◆ Work instructions ◆
Show all lines below holding the string "html".

### Input data

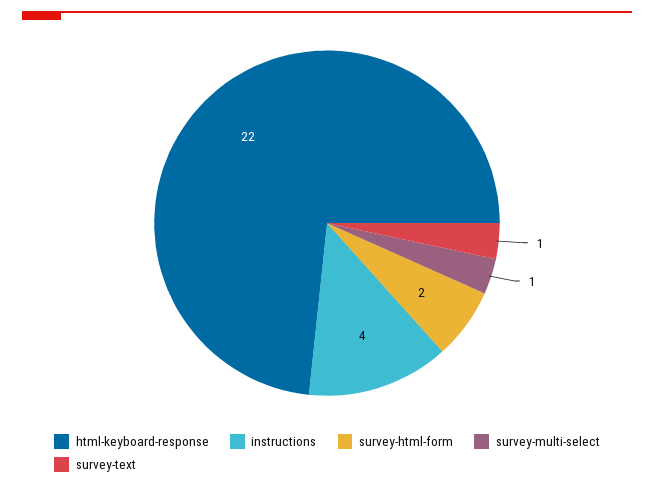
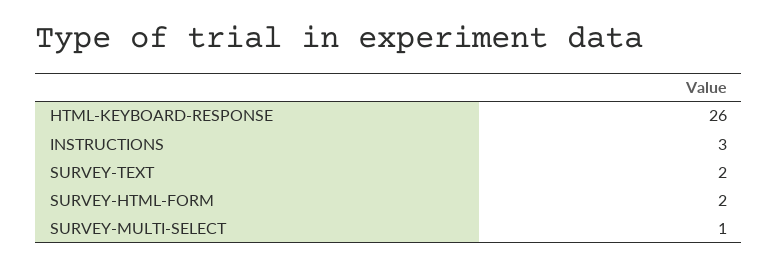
  {
-   "html-keyboard-response": 22,
+   "html-keyboard-response": 26,
-   "instructions": 4,
+   "instructions": 3,
    "survey-html-form": 2,
    "survey-multi-select": 1,
-   "survey-text": 1
+   "survey-text": 2
  }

######

◆ Solution for this task ◆
-   "html-keyboard-response": 22,
+   "html-keyboard-response": 26,
    "survey-html-form": 2,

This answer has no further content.